Besides these two issues, people are coming with cases of dehydration and abnormal blood pressure, diarrhoea and in some cases severe wounds that needed stitching.

"Though the water level is receding, and in many areas it has dried up, the waste left behind is another threat. So, many patients came here who had stepped on a glass shard or a piece of iron in the water, and so feet injuries are getting reported more,” Singh said.

Kumar, who hails from Begusarai, alleged that the flooding has exposed the "failure of civic body" but it will be a “bigger failure” if authorities do not take the precautions that need to be taken after the receding of water, which includes proper spraying of disinfectants, checking quality of supply water and quick and proper disposal of leftover waste.

Singh, who has worked in several calamities in India and the deadly 2015 quake disaster in Nepal, said setting up the camp itself was a challenge as the Ramavtar Shastri Roundabout had been lying unkempt for decades, with thick vegetation grown inside it, and local people and police helped us set up the camp.

IMAGE: National and State Disaster Response Force workers rescue villagers from a locality flooded by the Punpun river, in Patna. Photograph: PTI Photo

Young and old, men and women, many accompanied by children stand in queues in the street outside waiting to be attended to at the OPD camp while corporation carry out fogging at regular intervals, wrapping the camp in a cloud of smoke.

Kumar said, the team arrives at the camp in the morning and stays till about 10 pm, adding, “about 2,000 patients have been attended to at the camp since it was set up”.

DFY was established in 2007 by doctors, medical students and like-minded people with a vision of 'health for all' and provides medical care to people during crisis situations.

"This is our seventh intervention in a humanitarian disaster or crisis this year, prior to that we worked in Odisha's Cyclone Fani, the AES crisis in Muzaffarpur, Assam floods and floods in parts of Maharashtra,” Singh said.

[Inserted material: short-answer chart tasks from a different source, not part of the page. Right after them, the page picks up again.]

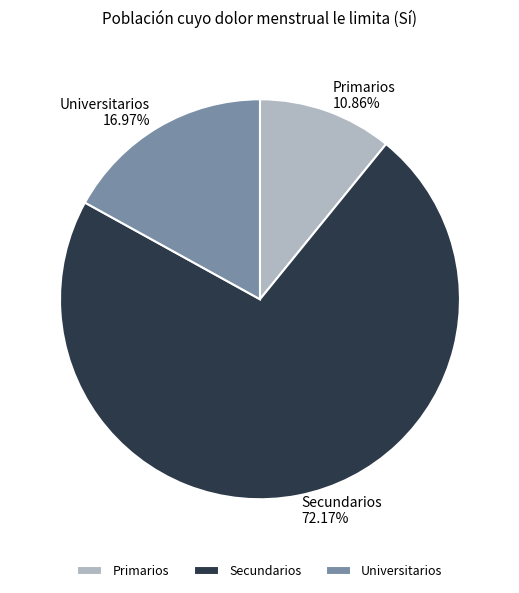

Is the sum of Universitarios and Primarios greater than half?

No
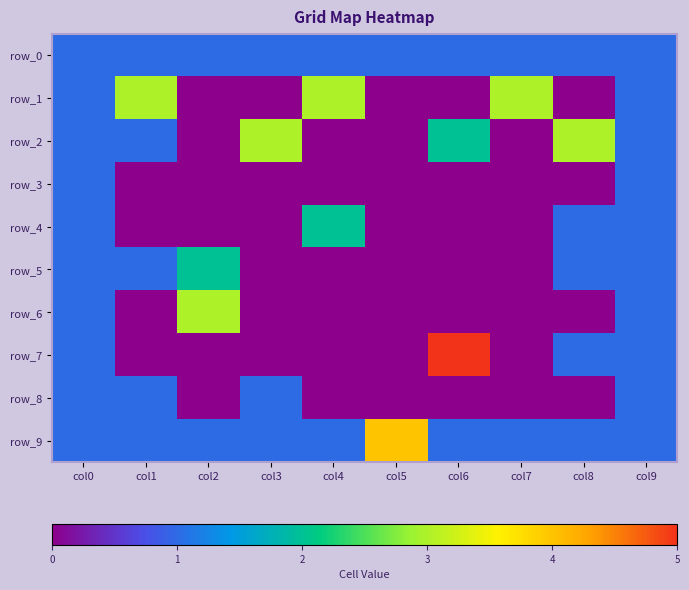

List the labels in order of row_3 value, smallest first.

col1, col2, col3, col4, col5, col6, col7, col8, col0, col9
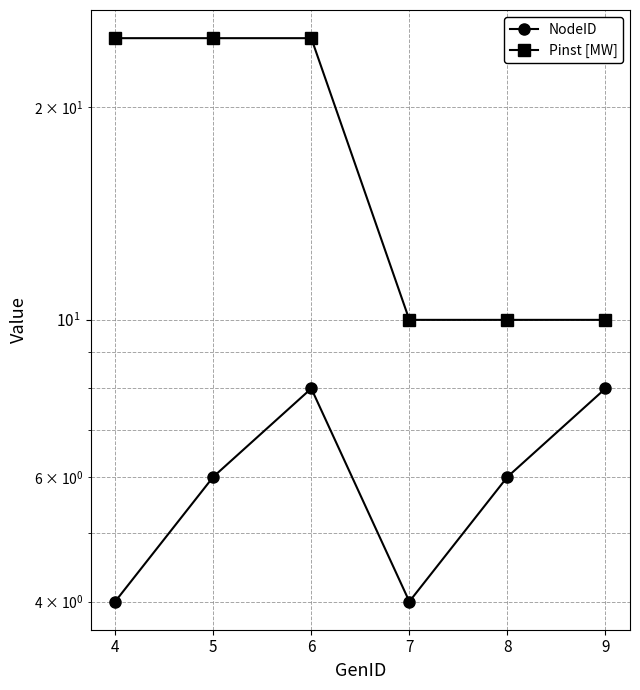

Is the value of Pinst [MW] at 6 greater than the value of NodeID at 5?

Yes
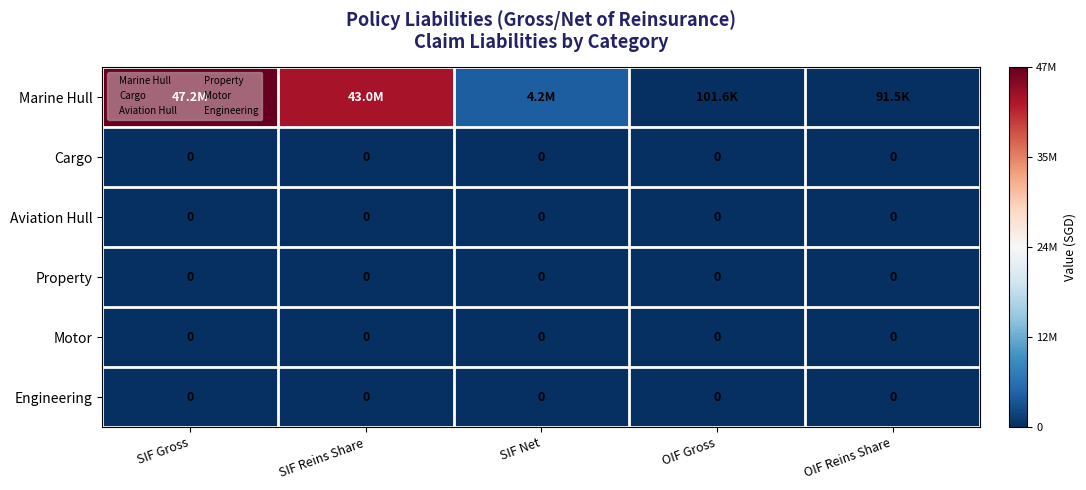

Rank the categories by Property value from lowest to highest.

SIF Gross, SIF Reins Share, SIF Net, OIF Gross, OIF Reins Share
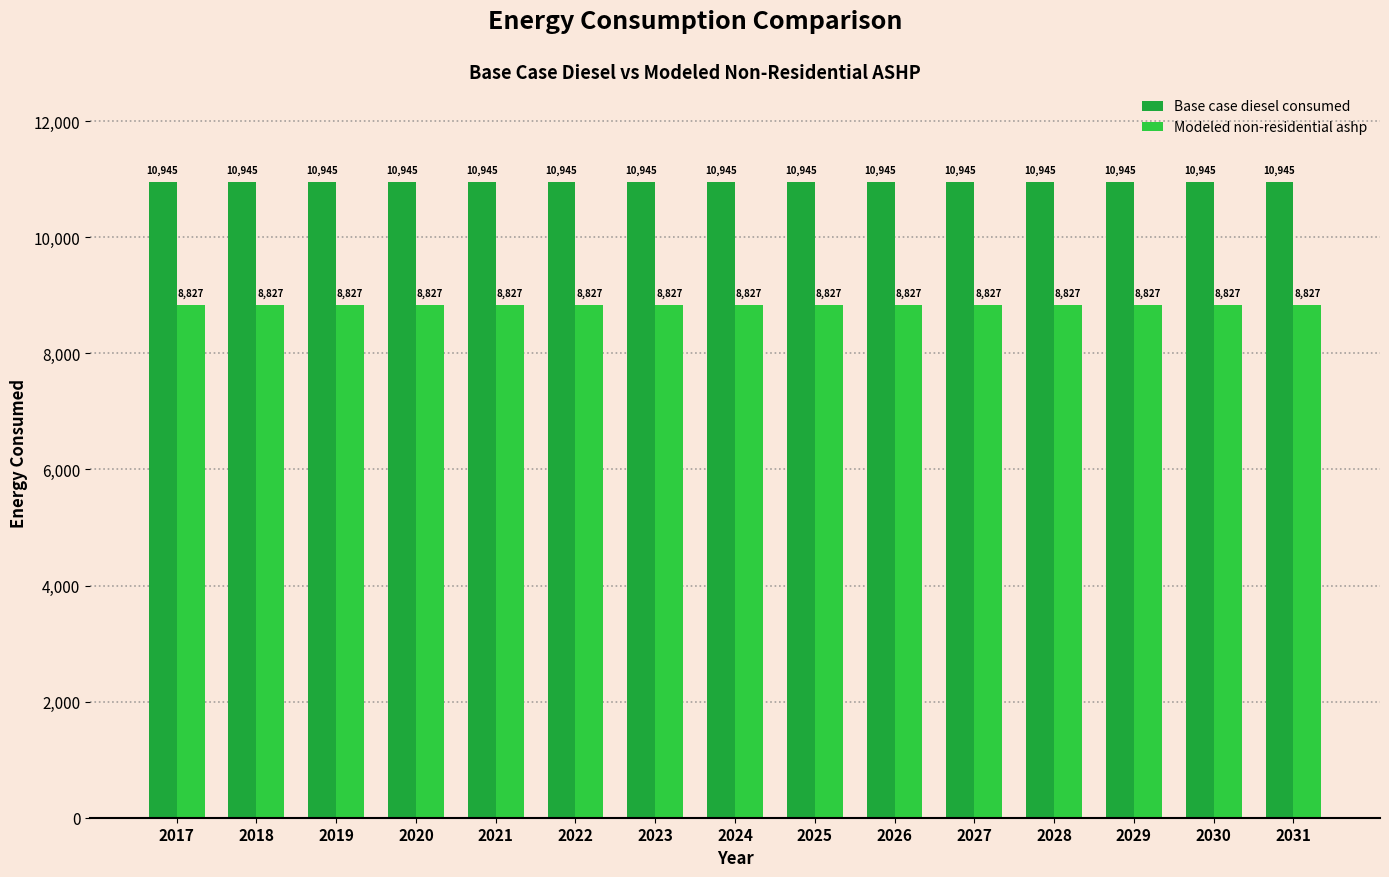

At how many categories does at least one series exceed 10843?

15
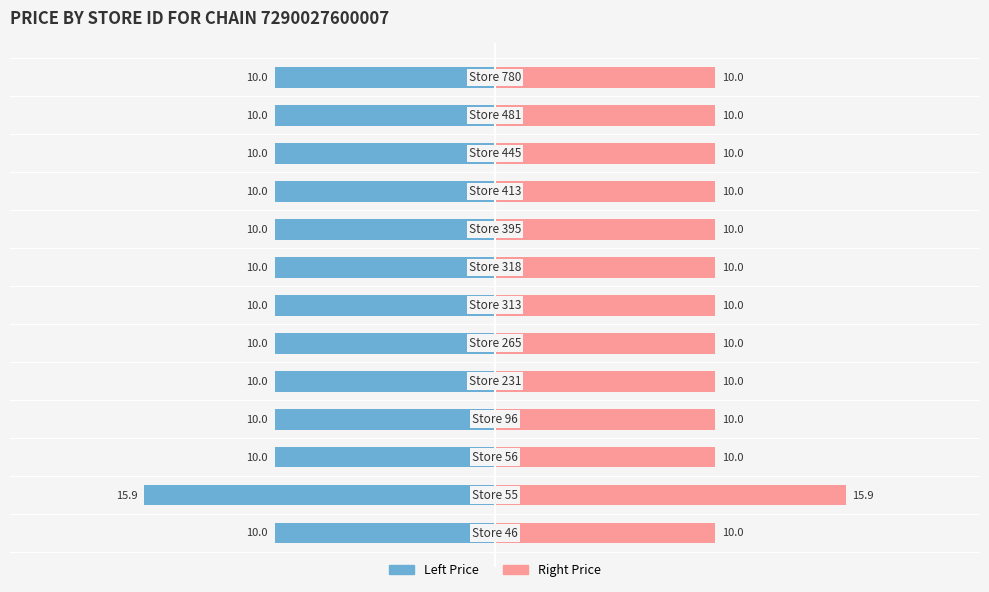

How many groups of bars are there?

13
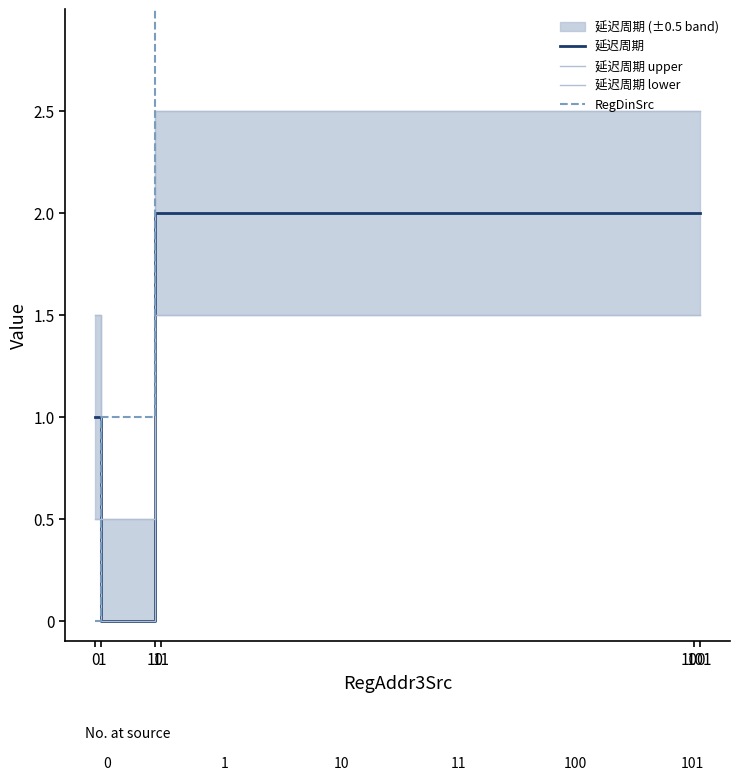

What is the maximum value for RegDinSrc?

101.0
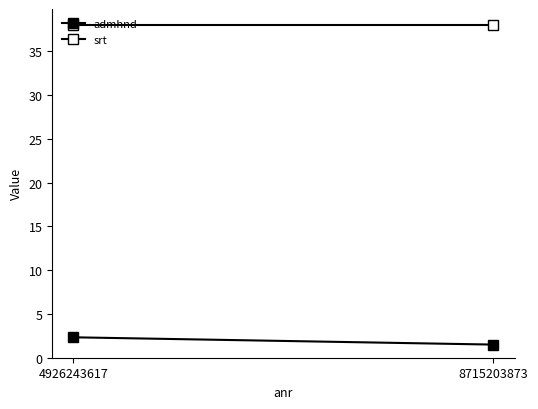

Is the value of admhnd at 4926243617 greater than the value of srt at 8715203873?

No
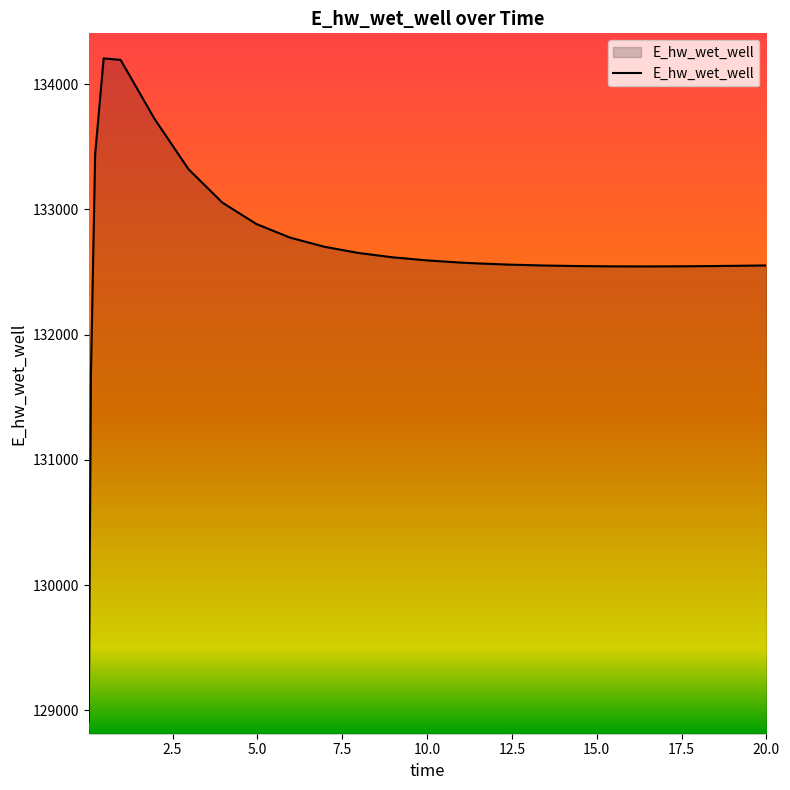

What is the difference between the maximum and minimum values?

5292.6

IMAGE: People collect relief material in the flood affected Nandnagar colony in Patna. Photograph: PTI Photo

The doctor said, he established DFY inspired by the global Paris-based non-profit organisation 'Doctors Without Borders' which has contributed to the cause of humanity through its great services in times of huge disasters.

"You can say, DFY is like MSF (Médecins Sans Frontières/Doctors Without Borders). Our team consists of people from several parts of the country and we are both driven by the same values,” he said.

Asked about the sanitation facilities for the team, he said, local people have been supportive to allow us to use their washrooms, but “we are getting our own toilet facilities soon”.

Most of the team members after finishing work, go to the DFY's facility on the outskirts of Patna, while a few stay in the camp to keep guard, as “we have food, medicine supplies and water stocked there,” Kumar said.

Asked what possible threat Patna faces after the water level recedes, he warned that if proper precautions are not taken, “one can see sudden cases of cholera, typhoid, malaria, leptospirosis, among other ailments”.

A local woman volunteer who is studying social services, and assisting DFY, said, “Patna should learn lessons from this flooding. It is easy to blame the government but are people not responsible for choking of the drains. It is time for solidarity and introspection”.